-- Opening Marker --

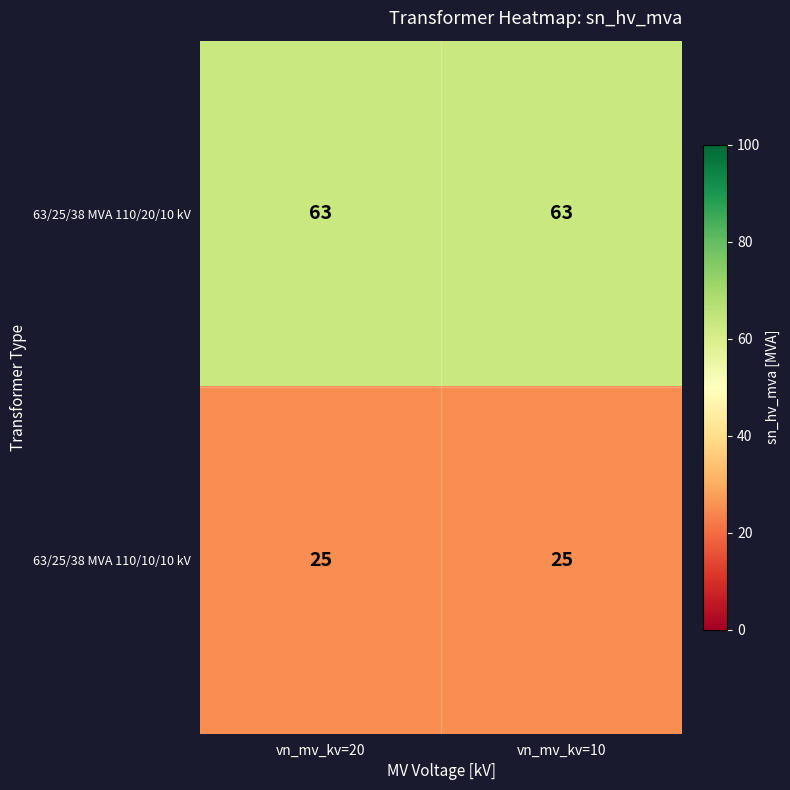

What is the sum of the 63/25/38 MVA 110/20/10 kV values at vn_mv_kv=10 and vn_mv_kv=20?

126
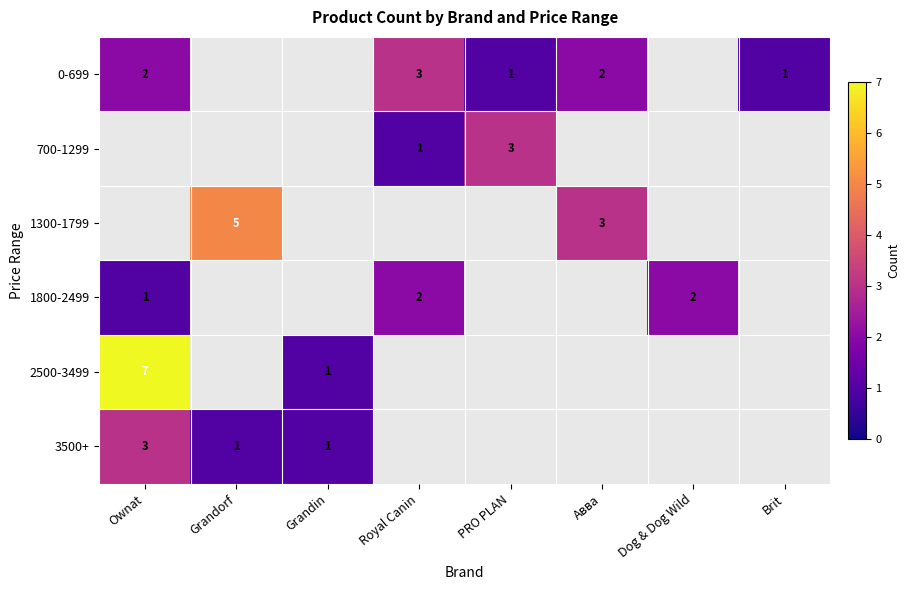

The 1300-1799 series shows 1 at Grandorf. True or false?

False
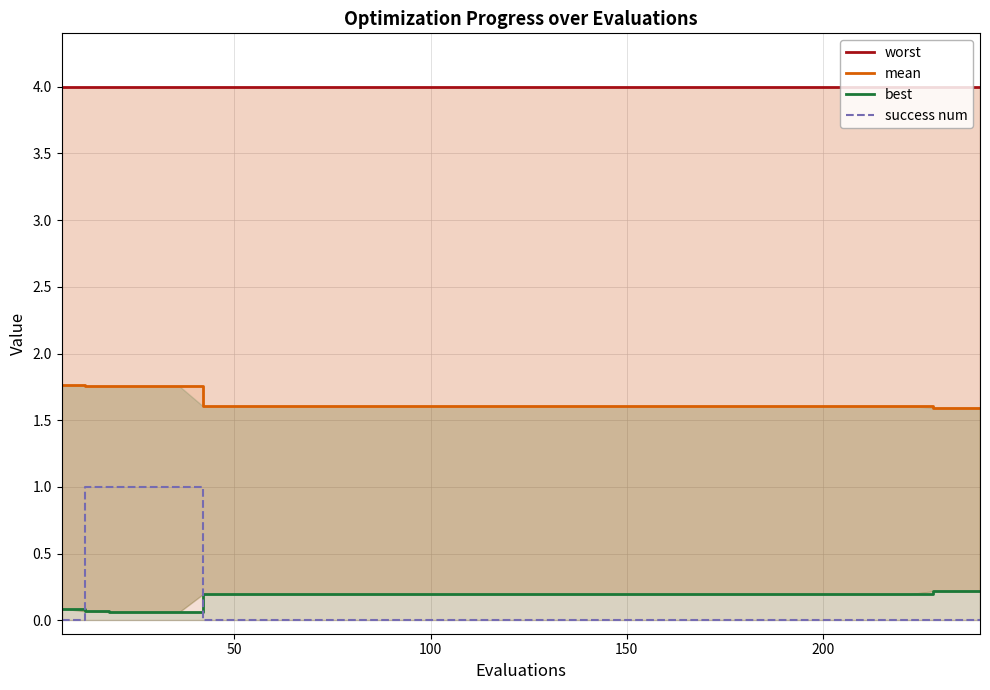

How many lines are shown in the chart?

4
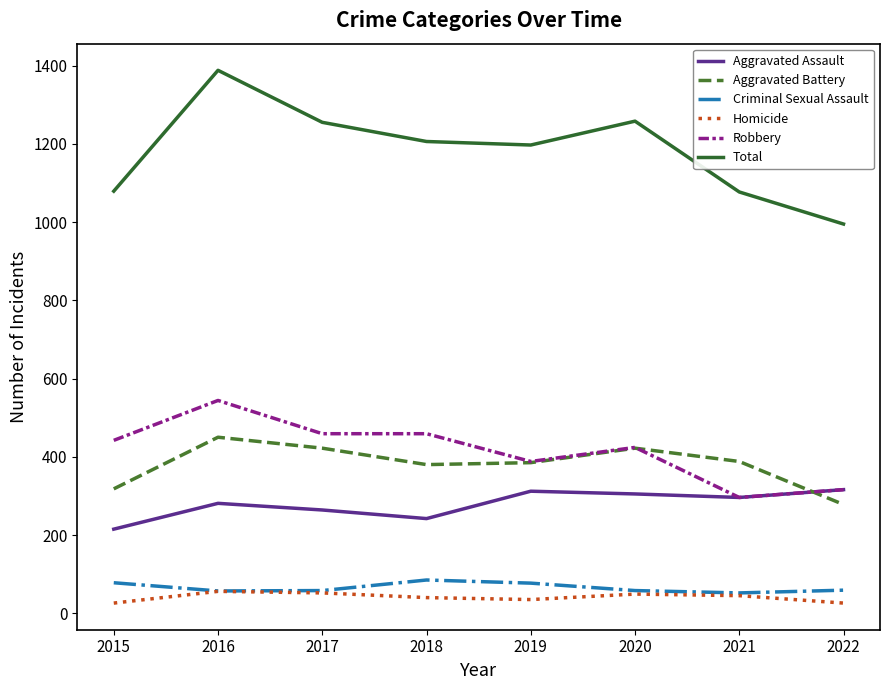

True or false: Aggravated Battery has more than 2 points higher than both neighbors.

False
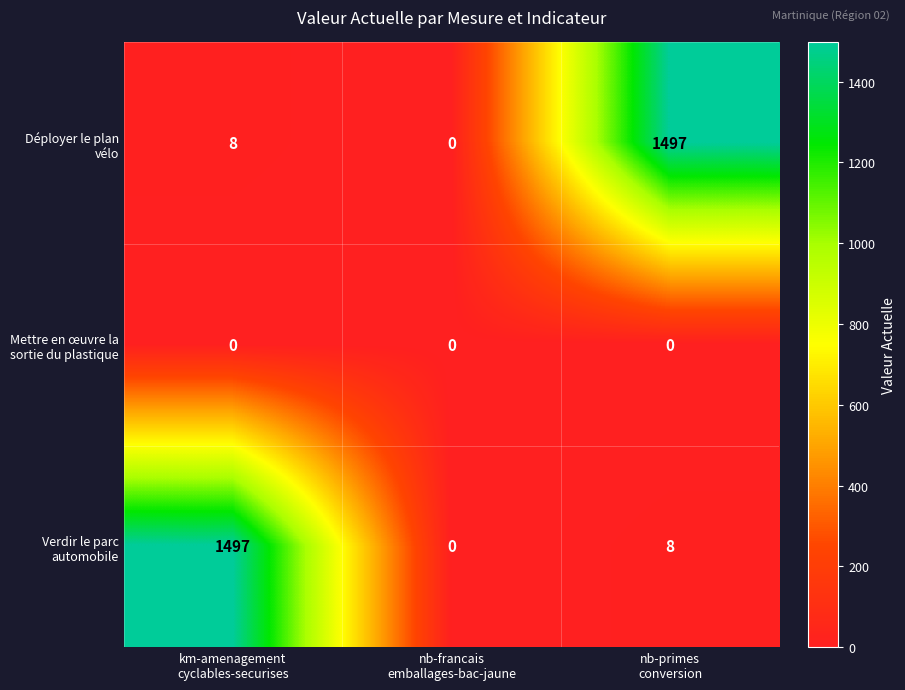

What is the sum of all Verdir le parc automobile values?

1505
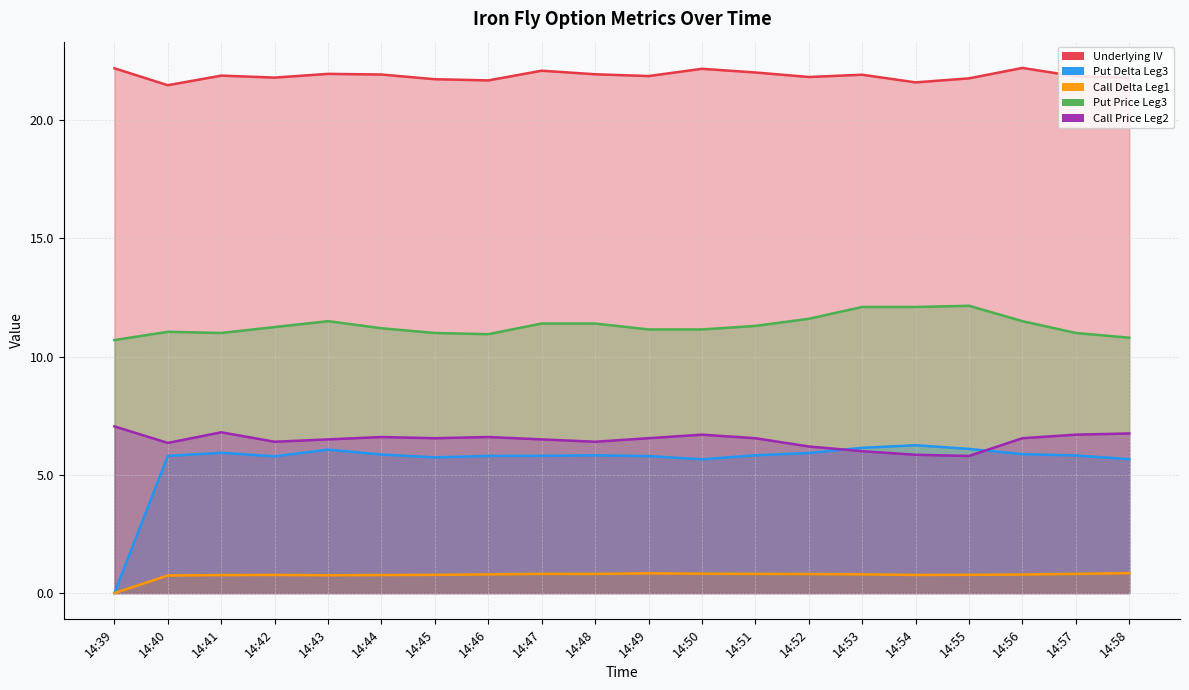

Count the Call Delta Leg1 values in the range 0 to 1.

20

-- Closing Marker --

• **TO DO**: Copy out every item above word for word, without the pictures.

• **RESPONSE BELOW**:
What is the sum of the 63/25/38 MVA 110/20/10 kV values at vn_mv_kv=10 and vn_mv_kv=20?

126

The 1300-1799 series shows 1 at Grandorf. True or false?

False

How many lines are shown in the chart?

4

True or false: Aggravated Battery has more than 2 points higher than both neighbors.

False

What is the sum of all Verdir le parc automobile values?

1505

Count the Call Delta Leg1 values in the range 0 to 1.

20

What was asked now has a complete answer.